Panassenko Polina « Tenir sa langue » (RL2022) 192 pages

Panassenko Polina « Tenir sa langue » (RL2022) 192 pages

Autrice: née le 3 mars 1989 à Moscou (URSS), est une écrivaine, traductrice et comédienne franco-russe. En 1993, sa famille émigre en France, à  Saint-Etienne, son père Grigory Panassenko mathématicien ayant obtenu un poste à l’université. Elle est naturalisée française sous le nom de Pauline Panassenko.

Editions de L’Olivier – 19.08.2022 – 192 pages – Prix Fémina des Lycéens – Prix littéraire de la Porte Dorée

Résumé : 

« Ce que je veux moi, c’est porter le prénom que j’ai reçu à la naissance. Sans le cacher, sans le maquiller, sans le modifier. Sans en avoir peur. »
Elle est née Polina, en France elle devient Pauline. Quelques lettres et tout change.
À son arrivée, enfant, à Saint-Étienne, au lendemain de la chute de l’URSS, elle se dédouble : Polina à la maison, Pauline à l’école. Vingt ans plus tard, elle vit à Montreuil. Elle a rendez-vous au tribunal de Bobigny pour tenter de récupérer son prénom.
Ce premier roman est construit autour d’une vie entre deux langues et deux pays. D’un côté, la Russie de l’enfance, celle de la datcha, de l’appartement communautaire où les générations se mélangent, celle des grands-parents inoubliables et de Tiotia Nina. De l’autre, la France, celle de la materneltchik, des mots qu’il faut conquérir et des Minikeums.
Drôle, tendre, frondeur, Tenir sa langue révèle une voix hors du commun.

Mon avis :

Suis ressortie mitigée de cette lecture.  De fait le résumé m’a fait de l’oeil … mais il aurait presque suffi…
Je n’ai pas adhéré au style, j’ai lu son histoire mais je n’ai rien ressenti… Très factuel et cela n’a pas frappé à la porte de l’émotionnel, ce qui pour moi pose problème. Trop document, trop narratif et pas assez humain… et pourtant… elle raconte des épisodes qui doivent frapper au coeur…
Certes il y a des passages qui m’ont intéressé, certains m’ont fait penser « mais c’est pas possible de penser comme ça! » mais jamais je n’ai vibré. Et pourtant la vie de la jeune Polina/Pauline est révélatrice du décalage entre deux vies, deux cultures, des questions qui se posent en matière d’intégration.. Au final ce fut une déception et je ne vais pas m’attarder.. 

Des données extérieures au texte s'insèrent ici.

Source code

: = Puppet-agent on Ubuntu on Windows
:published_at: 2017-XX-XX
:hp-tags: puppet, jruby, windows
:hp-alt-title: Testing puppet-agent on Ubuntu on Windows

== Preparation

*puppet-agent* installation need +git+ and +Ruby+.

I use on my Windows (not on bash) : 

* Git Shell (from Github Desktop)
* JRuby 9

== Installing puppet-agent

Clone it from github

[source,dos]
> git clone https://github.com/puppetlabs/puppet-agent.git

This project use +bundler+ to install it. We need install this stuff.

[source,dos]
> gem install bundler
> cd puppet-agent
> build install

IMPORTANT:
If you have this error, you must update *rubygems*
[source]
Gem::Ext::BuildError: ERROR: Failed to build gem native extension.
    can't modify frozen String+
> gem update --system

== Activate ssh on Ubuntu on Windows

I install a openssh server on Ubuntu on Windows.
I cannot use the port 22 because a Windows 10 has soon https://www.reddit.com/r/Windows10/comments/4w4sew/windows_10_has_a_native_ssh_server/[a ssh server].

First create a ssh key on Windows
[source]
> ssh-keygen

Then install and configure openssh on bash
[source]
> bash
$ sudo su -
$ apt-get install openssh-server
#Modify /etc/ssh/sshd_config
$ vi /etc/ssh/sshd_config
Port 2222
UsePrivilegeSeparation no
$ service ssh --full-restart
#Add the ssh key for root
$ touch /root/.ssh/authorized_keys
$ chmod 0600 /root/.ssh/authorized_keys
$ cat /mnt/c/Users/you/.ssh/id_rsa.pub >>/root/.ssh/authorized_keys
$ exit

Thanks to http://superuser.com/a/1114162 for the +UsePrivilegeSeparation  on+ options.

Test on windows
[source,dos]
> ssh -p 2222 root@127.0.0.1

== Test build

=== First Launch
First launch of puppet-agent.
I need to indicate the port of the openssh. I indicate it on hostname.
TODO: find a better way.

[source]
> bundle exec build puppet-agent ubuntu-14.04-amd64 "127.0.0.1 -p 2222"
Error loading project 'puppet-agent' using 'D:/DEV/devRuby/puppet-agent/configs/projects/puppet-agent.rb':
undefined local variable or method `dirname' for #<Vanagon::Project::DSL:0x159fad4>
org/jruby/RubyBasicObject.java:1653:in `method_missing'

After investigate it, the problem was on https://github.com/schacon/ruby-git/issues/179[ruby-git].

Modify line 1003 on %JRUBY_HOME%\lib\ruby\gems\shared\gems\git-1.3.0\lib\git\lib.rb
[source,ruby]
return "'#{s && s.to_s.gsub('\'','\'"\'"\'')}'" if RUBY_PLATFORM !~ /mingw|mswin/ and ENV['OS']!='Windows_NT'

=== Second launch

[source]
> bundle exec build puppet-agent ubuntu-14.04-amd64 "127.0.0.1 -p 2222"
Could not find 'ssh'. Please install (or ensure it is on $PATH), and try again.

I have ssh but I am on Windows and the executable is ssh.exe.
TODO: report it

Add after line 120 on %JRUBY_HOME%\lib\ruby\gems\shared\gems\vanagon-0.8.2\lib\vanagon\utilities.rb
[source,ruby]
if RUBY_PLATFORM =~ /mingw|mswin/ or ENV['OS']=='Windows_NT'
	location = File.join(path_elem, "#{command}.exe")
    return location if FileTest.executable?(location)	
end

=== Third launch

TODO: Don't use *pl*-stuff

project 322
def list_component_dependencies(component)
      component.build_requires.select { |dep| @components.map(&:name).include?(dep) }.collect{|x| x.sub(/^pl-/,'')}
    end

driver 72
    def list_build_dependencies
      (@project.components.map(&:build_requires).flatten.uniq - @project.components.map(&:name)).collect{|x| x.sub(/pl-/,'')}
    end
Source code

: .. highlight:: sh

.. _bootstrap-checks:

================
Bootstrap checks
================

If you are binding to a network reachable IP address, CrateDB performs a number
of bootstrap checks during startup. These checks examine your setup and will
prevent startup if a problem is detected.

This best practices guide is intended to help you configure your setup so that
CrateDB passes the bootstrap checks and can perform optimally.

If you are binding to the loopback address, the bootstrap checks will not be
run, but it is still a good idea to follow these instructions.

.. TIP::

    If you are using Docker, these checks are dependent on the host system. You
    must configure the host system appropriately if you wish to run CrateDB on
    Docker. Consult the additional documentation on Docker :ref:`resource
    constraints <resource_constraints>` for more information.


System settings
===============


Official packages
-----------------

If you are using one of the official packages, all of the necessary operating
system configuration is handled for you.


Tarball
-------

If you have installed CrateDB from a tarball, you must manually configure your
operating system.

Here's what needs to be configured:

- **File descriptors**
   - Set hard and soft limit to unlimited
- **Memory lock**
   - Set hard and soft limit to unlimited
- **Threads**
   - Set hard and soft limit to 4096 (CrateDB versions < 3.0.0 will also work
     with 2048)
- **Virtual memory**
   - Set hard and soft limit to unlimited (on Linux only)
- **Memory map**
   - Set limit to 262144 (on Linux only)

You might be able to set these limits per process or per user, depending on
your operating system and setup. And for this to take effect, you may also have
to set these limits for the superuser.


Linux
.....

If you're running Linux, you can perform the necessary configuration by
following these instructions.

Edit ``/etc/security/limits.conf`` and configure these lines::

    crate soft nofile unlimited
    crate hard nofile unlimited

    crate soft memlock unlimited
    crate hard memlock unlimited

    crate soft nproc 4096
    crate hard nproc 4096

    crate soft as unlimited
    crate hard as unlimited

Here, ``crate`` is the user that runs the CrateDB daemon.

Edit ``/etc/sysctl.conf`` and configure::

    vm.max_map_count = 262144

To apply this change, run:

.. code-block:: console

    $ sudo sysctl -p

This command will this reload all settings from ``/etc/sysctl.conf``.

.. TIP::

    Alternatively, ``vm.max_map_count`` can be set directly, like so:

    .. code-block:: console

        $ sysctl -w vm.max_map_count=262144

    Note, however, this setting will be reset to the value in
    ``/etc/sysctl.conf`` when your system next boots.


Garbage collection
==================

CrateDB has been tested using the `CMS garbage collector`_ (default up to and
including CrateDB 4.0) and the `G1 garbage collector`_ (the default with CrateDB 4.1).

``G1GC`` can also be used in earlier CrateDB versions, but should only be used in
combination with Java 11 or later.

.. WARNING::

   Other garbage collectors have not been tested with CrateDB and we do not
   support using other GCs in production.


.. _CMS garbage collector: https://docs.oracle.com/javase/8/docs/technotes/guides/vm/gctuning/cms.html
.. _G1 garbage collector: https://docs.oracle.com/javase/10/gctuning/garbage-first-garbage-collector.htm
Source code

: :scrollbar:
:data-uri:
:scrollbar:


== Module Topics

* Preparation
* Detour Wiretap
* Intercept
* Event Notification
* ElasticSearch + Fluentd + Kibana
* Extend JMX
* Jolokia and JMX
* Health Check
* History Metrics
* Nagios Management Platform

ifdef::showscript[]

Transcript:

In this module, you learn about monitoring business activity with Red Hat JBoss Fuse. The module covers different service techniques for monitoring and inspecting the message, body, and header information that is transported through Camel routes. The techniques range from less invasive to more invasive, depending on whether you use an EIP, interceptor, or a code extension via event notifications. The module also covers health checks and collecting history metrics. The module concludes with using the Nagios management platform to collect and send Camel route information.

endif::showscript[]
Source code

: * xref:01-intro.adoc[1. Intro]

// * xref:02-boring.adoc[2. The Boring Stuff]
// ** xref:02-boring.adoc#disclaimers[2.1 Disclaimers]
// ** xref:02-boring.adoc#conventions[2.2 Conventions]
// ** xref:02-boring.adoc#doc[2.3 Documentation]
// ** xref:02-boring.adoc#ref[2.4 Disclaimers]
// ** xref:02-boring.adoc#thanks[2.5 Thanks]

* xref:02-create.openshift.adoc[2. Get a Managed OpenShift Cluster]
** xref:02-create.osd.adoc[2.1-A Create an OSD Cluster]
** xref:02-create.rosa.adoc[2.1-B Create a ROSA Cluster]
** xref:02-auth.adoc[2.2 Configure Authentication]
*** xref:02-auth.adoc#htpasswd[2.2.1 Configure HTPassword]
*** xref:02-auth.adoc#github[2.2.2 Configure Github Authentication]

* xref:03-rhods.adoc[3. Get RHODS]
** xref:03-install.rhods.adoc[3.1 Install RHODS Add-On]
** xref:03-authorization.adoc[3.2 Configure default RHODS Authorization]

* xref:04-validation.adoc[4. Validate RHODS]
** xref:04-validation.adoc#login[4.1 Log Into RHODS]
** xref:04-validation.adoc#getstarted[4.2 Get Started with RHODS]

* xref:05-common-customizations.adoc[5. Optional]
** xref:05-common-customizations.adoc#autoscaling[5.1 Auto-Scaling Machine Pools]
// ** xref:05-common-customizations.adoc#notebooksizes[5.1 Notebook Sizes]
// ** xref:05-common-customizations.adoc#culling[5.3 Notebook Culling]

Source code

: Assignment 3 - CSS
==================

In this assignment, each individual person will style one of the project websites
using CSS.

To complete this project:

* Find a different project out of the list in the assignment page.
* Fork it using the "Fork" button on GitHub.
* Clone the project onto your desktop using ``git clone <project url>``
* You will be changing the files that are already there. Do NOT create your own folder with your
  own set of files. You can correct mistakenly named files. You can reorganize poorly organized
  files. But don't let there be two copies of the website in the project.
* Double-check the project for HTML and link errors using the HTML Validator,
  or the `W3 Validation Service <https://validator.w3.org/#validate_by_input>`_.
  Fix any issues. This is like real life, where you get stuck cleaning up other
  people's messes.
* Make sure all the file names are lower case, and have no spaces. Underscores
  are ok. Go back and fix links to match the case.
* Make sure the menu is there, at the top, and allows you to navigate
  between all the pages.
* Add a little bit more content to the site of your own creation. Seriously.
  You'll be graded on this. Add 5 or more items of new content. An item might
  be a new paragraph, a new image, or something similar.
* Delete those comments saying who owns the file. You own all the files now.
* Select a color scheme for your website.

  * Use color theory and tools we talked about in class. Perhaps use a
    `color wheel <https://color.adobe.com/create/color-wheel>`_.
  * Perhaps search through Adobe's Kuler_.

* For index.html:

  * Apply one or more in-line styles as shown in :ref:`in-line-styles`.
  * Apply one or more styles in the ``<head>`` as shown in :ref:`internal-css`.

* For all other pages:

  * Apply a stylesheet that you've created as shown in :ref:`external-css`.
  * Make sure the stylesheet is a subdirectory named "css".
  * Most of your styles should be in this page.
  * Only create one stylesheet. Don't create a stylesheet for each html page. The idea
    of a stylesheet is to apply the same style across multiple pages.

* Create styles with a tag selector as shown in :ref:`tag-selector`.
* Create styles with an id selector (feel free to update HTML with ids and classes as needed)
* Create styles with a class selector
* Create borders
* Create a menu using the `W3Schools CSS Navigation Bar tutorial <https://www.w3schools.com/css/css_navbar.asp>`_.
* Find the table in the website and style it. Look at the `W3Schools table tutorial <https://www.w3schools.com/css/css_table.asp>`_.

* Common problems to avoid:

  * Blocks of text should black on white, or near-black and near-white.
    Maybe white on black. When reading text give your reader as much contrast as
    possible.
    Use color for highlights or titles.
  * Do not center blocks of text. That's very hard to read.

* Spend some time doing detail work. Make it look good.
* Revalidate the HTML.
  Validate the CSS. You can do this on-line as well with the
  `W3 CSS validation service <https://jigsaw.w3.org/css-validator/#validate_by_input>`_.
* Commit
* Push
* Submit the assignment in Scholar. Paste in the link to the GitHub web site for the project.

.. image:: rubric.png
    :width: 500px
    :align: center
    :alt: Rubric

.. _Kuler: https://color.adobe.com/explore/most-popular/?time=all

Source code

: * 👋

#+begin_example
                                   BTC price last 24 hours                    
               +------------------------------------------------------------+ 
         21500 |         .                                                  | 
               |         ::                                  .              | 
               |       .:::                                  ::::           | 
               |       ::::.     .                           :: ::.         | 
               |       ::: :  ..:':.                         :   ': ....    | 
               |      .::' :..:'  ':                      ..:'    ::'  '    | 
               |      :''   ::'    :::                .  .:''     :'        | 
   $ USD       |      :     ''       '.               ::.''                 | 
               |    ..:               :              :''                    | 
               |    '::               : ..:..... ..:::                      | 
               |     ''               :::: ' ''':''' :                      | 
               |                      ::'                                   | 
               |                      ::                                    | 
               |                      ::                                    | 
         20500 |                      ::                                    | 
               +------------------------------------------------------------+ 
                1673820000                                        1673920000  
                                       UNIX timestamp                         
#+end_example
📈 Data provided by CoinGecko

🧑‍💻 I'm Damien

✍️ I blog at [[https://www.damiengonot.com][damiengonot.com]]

(Décidemment les autrices russes contemporaines et moi… ça le fait pas… entre Yana Vagner, Julia Leonidovna Latynina et elle… )

Extraits:

Je veux croire qu’en France je suis libre de porter mon prénom de naissance.
Je veux prendre ce risque-là.

Ma tante a le judaïsme clignotant. Chez elle  » le peuple juif  » oscille entre le  » nous » et le « ils « .Elle est juive sans l’être .On dirait que c’est au cas où. Au cas où quoi je ne sais pas mais si je pose une question sur le  » nous « , il faut y aller mollo sinon on a vite fait de rater l’embranchement et on se retrouve en plein « ils « .

En français je sais qu’on crie « aïe » mais le problème c’est qu’en russe on crie « aïe » aussi. Comment être sûre de crier « aïe » en russe et pas en français. Et si je crie « aïe » en russe mais qu’on croit que j’ai crié « aïe » en français, comment prouver ensuite que c’était bien un « aïe » russe.

Ma mère aussi veille sur mon russe comme sur le dernier œuf du coucou migrateur. Ma langue est son nid. Ma bouche, la cavité qui l’abrite. Plusieurs fois par semaine, ma mère m’amène de nouveaux mots, vérifie l’état de ceux qui sont déjà là, s’assure qu’on n’en perd pas en route. Elle surveille l’équilibre de la population globale. Le flux migratoire : les entrées et sorties des mots russes et français. Gardienne d’un vaste territoire dont les frontières sont en pourparlers. Russe. Français. Russe. Français. Sentinelle de la langue, elle veille au poste-frontière. Pas de mélange. Elle traque les fugitifs français hébergés par mon russe. Ils passent dos courbé, tête dans les épaules, se glissent sous la barrière. Ils s’installent avec les russes, parfois même copulent, jusqu’à ce que ma mère les attrape.

Russe à l’intérieur, français à l’extérieur. C’est pas compliqué. Quand on sort on met son français. Quand on rentre à la maison, on l’enlève. On peut même commencer à se déshabiller dans l’ascenseur. Sauf s’il y a des voisins. 

« Autorisée à » c’est une formule de politesse juridique, ça veut dire « obligée de » s’appeler Pauline et « interdit » de s’appeler Polina.